In Canada, three activists have been arrested after they forced pipeline giant Enbridge to shut down one of its major oil pipelines by locking themselves to equipment at a valve site on Monday. The pipeline transports more than 12 million gallons of Alberta tar sands and Bakken crude oil to refineries in the east coast every day. The pipeline has long been opposed by First Nations and environmental activists, who are concerned about spills and the impact of continued fossil fuel extraction on climate change.
In Burkina Faso, authorities have charged a general with complicity in the assassination of President Thomas Sankara nearly three decades ago. Dubbed “Africa’s Che Guevara,” Sankara was killed in a military coup in 1987. General Gilbert Diendéré has now become the most senior official charged in Sankara’s death. He is already in prison after leading another coup which failed in September.
And indigenous activist, poet and actor John Trudell has died in California at the age of 69. Trudell was the spokesman of the American Indian Movement during the 1969 occupation of Alcatraz Island in the San Francisco Bay, where he set up a radio broadcast called Radio Free Alcatraz. He later served as the head of the American Indian Movement for most of the 1970s. Trudell was also a poet and musician. This is John Trudell speaking in New York City in 1979 from the 2005 documentary “Trudell.”

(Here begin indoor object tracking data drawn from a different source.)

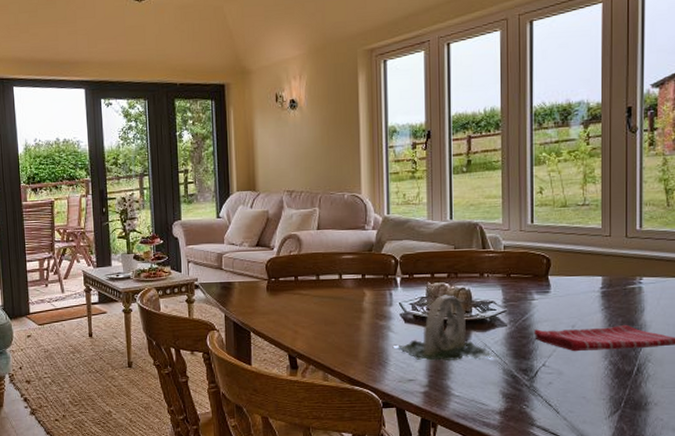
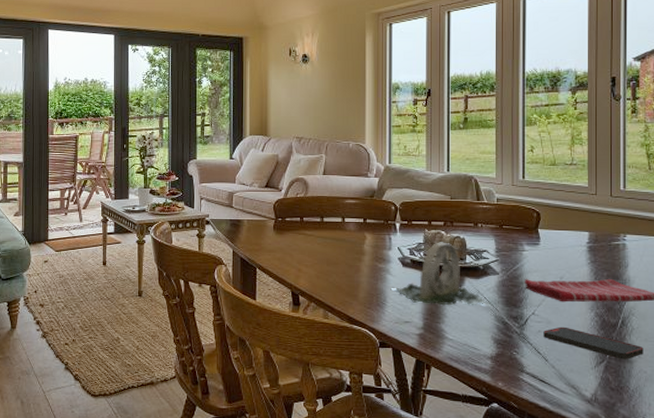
smartphone: none [554,377,660,408] -> present [543,326,644,360]

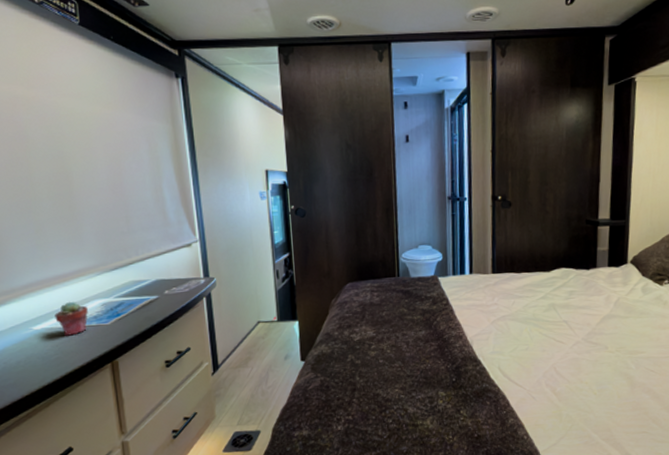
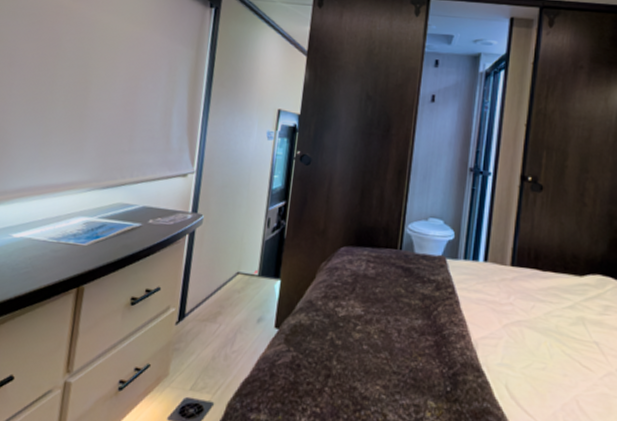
potted succulent: present [55,301,88,336] -> none [35,213,70,251]

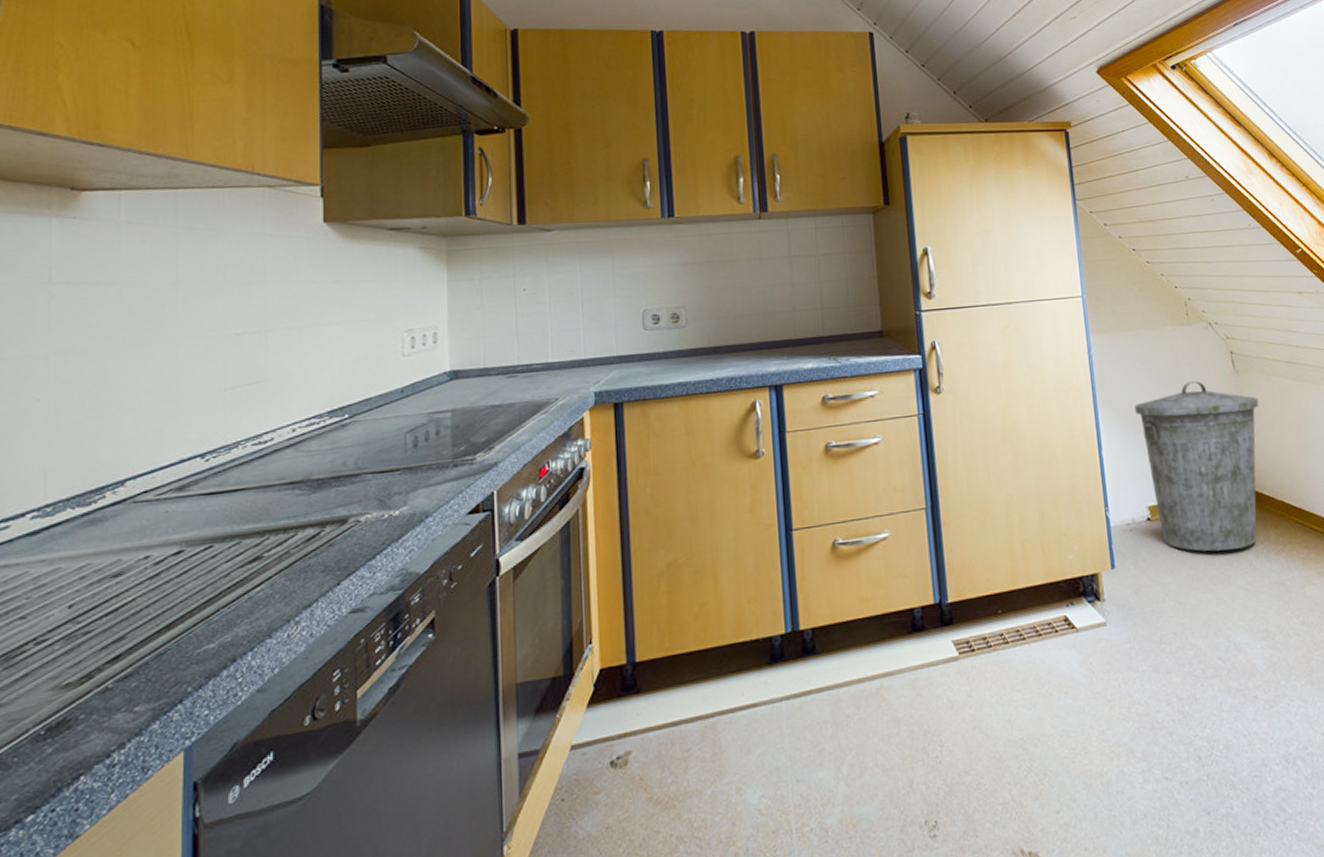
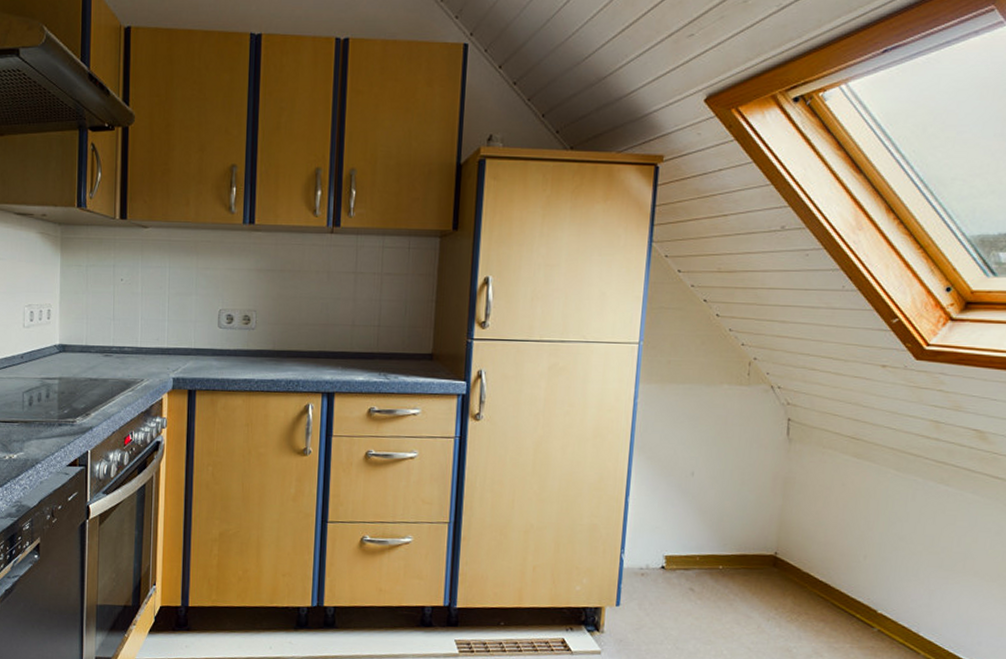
trash can: present [1134,381,1259,552] -> none [671,442,807,610]

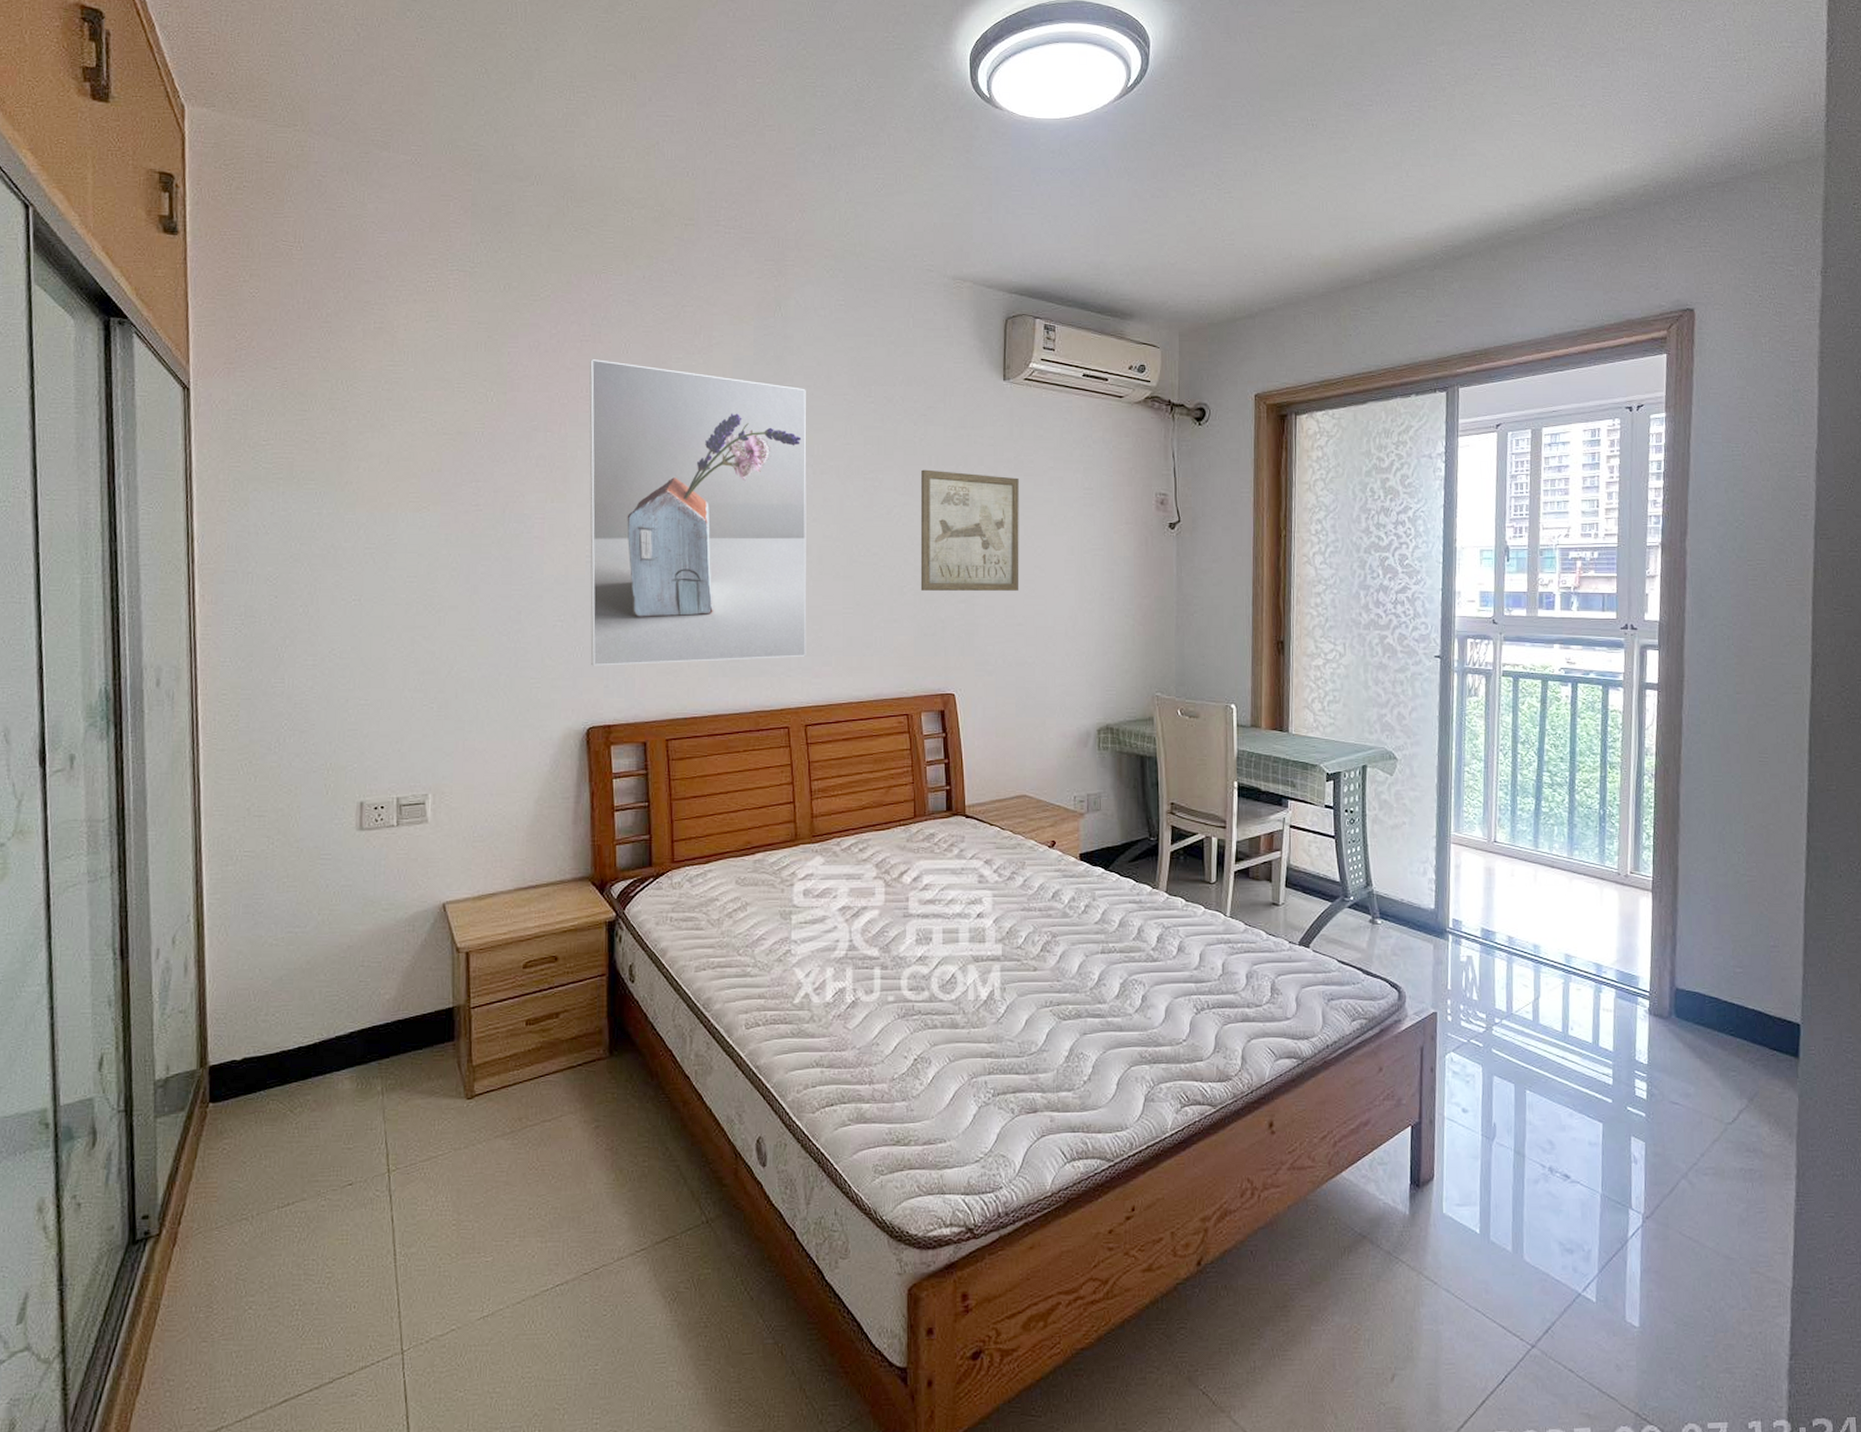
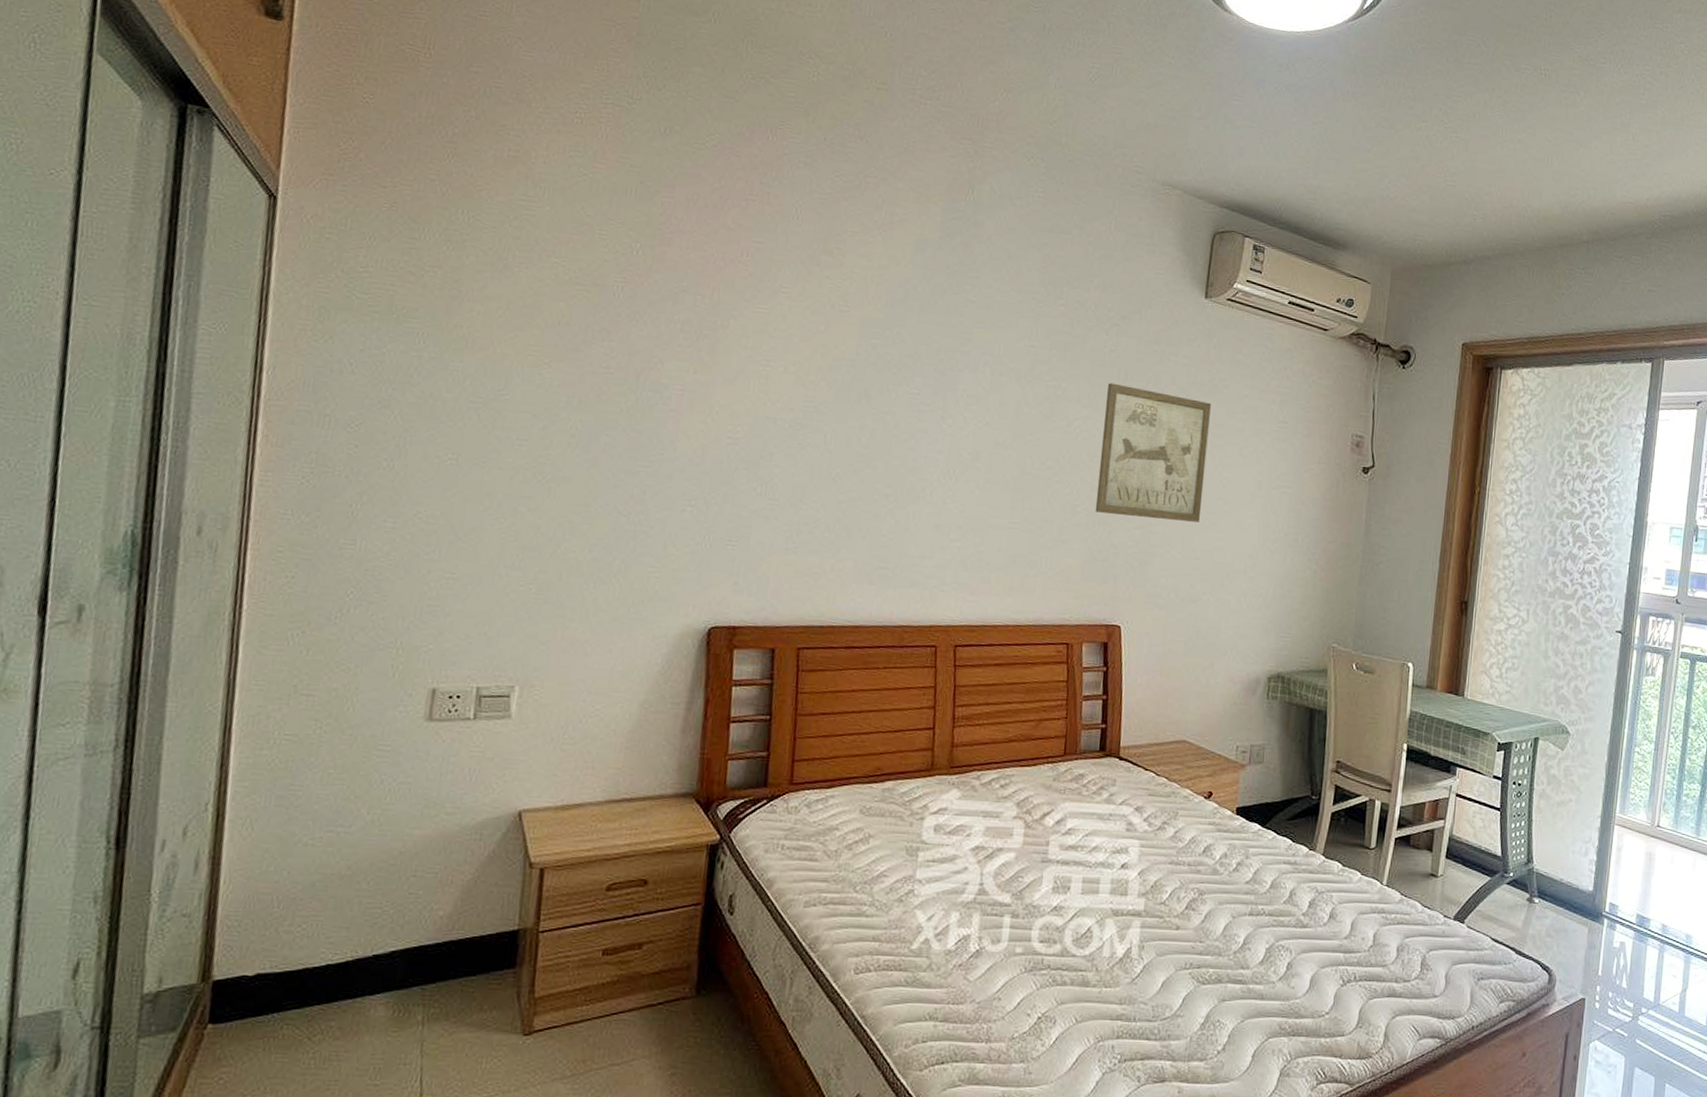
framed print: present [589,359,807,666] -> none [721,221,992,571]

John Trudell: “I’m a member of the American Indian Movement, and I’m from the indigenous nations of the Western Hemisphere. As the indigenous people, we have watched. We have watched this thing happen on our hemisphere. We have seen what has happened. We have seen the community confused and attacked. We understand that the issue is the land, the issue is the earth. We cannot change the political system, we cannot change the economic system, we cannot change the social system, until the people control the land, and then we take it out of the hands of that sick minority that chooses to pervert the meaning and the intention of humanity.”